▶ [Exercise goal] In the entries below, count the lines that hold the string "right" and state only that count.

▶ [Dataset]
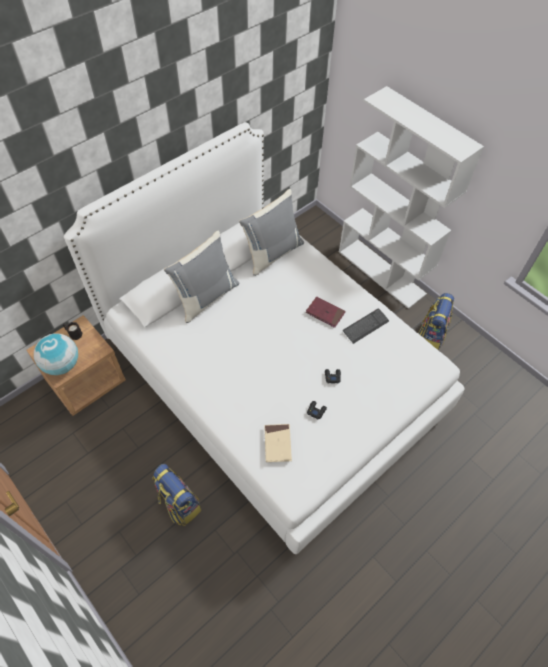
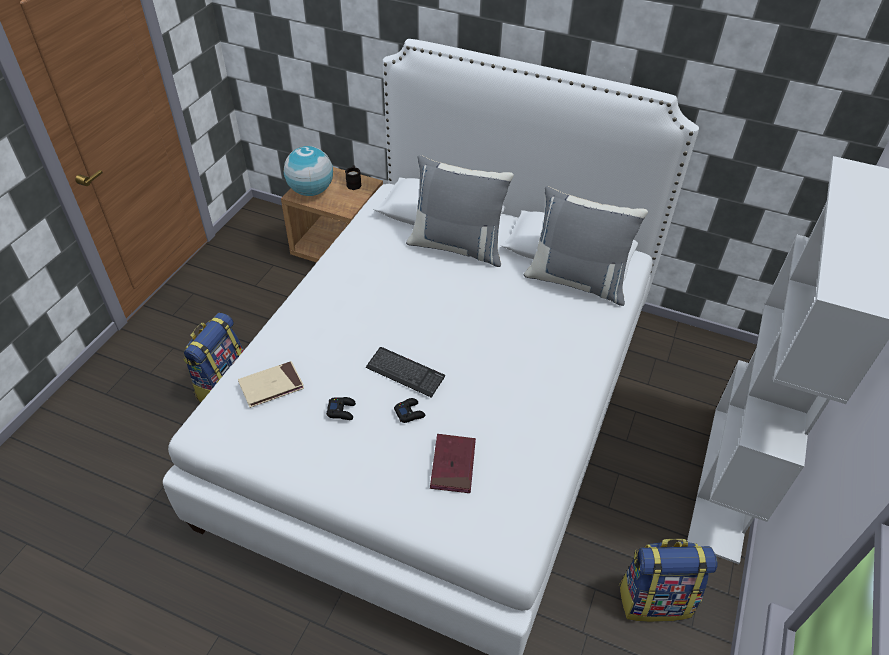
camera: 65 degrees right, 10 degrees down
(325, 313) = (515, 369): red book -> red book (453, 465)
(365, 326) = (525, 425): keyboard -> keyboard (405, 373)

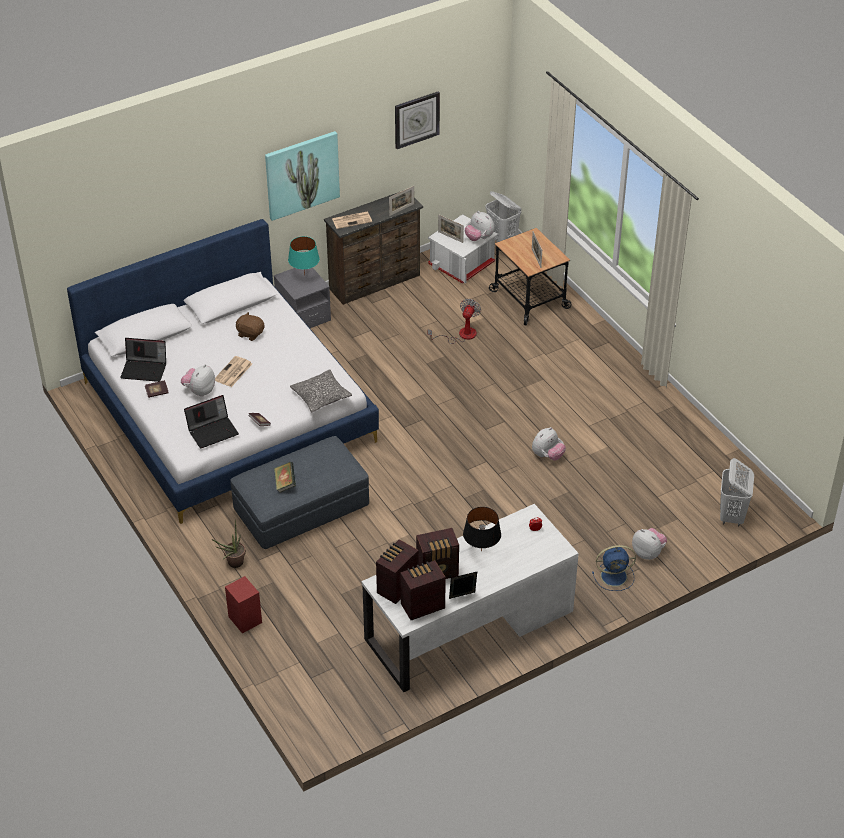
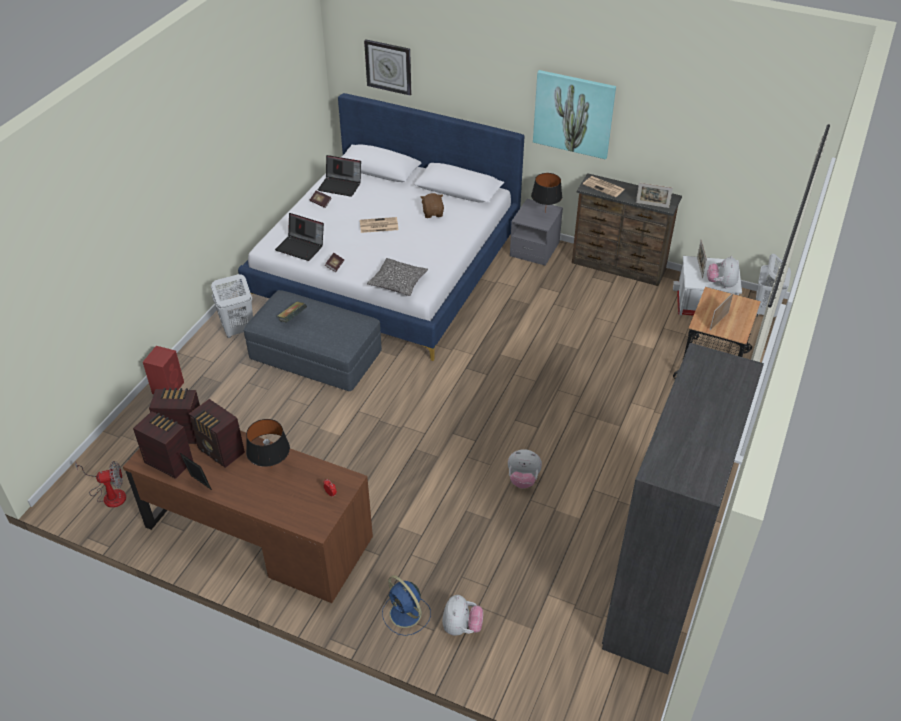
camera: 55 degrees right, 0 degrees up
(145, 369) = (341, 186): laptop -> laptop turned 45 degrees counterclockwise
(199, 391) = (341, 220): plush toy -> none
(233, 564) = (224, 351): potted plant -> none
(304, 275) = (545, 212): turquoise table lamp -> black table lamp
(416, 119) = (711, 125): wall clock -> wall clock (388, 67)
(461, 335) = (615, 346): fan -> fan (109, 494)
(469, 625) = (258, 532): white desk -> brown desk
(697, 443) = (657, 590): none -> grey wardrobe
(731, 516) = (579, 677): white laundry basket -> white laundry basket (238, 330)

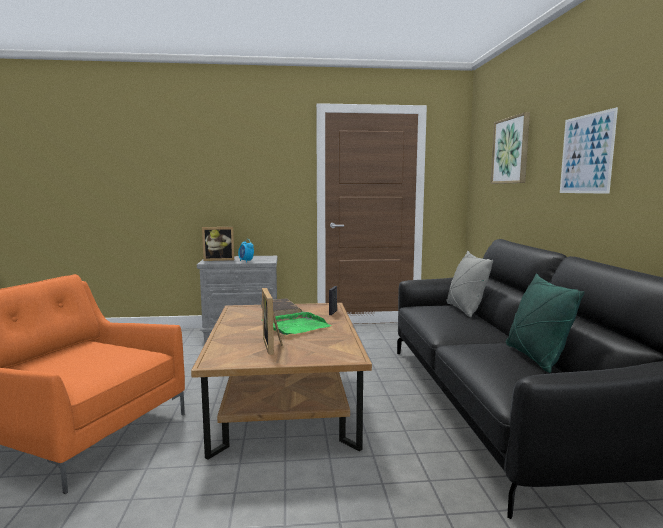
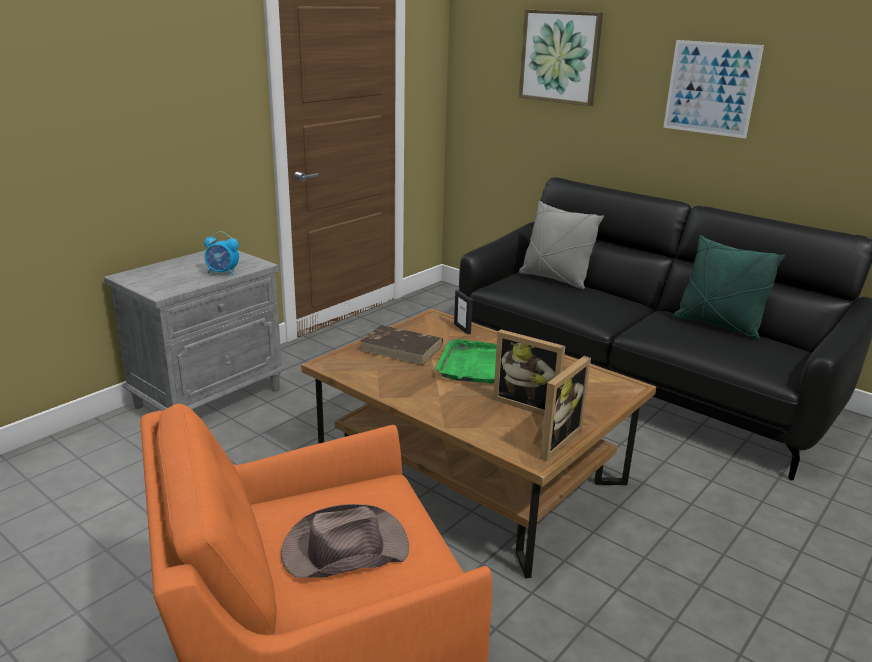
camera: 45 degrees left, 15 degrees up
(76, 363) = (344, 549): none -> brown hat
(219, 259) = (163, 280): picture frame -> picture frame (553, 440)

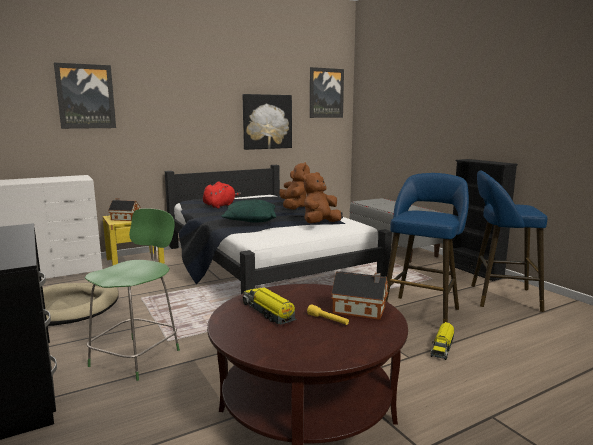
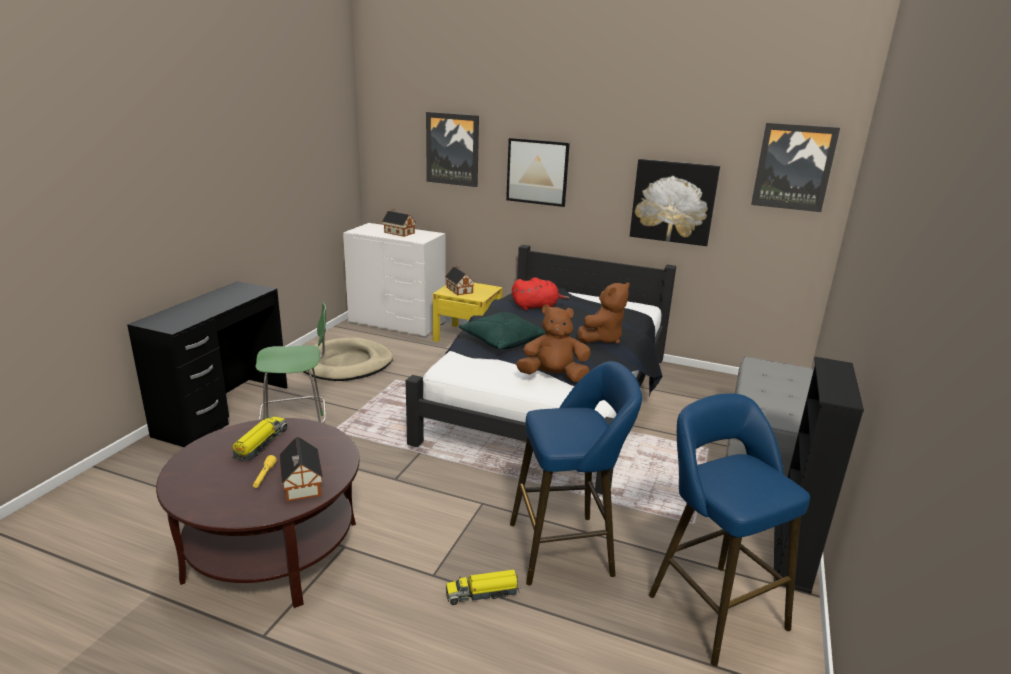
camera: 50 degrees right, 10 degrees up
(45, 179) = (398, 232): none -> toy house
(168, 110) = (537, 172): none -> picture

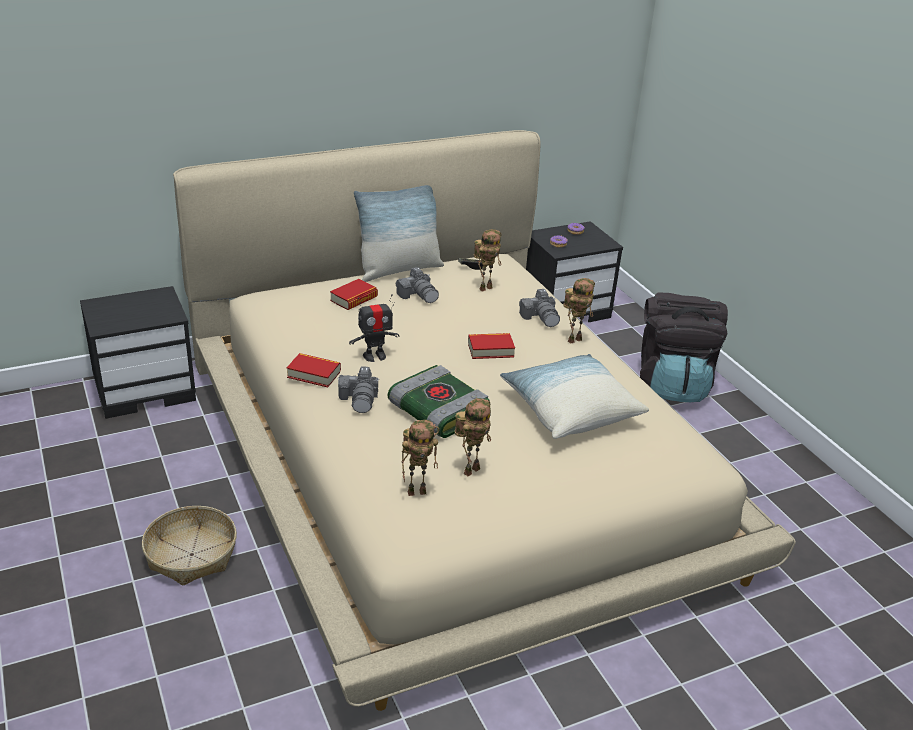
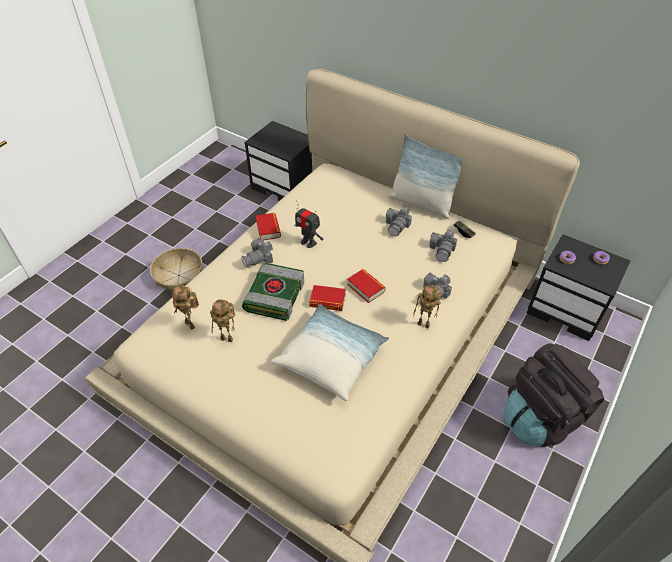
camera: 60 degrees right, 15 degrees up
(354, 299) = (362, 203): book -> book (327, 301)
(485, 287) = (442, 250): toy robot -> camera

▶ [Answer to this problem] 4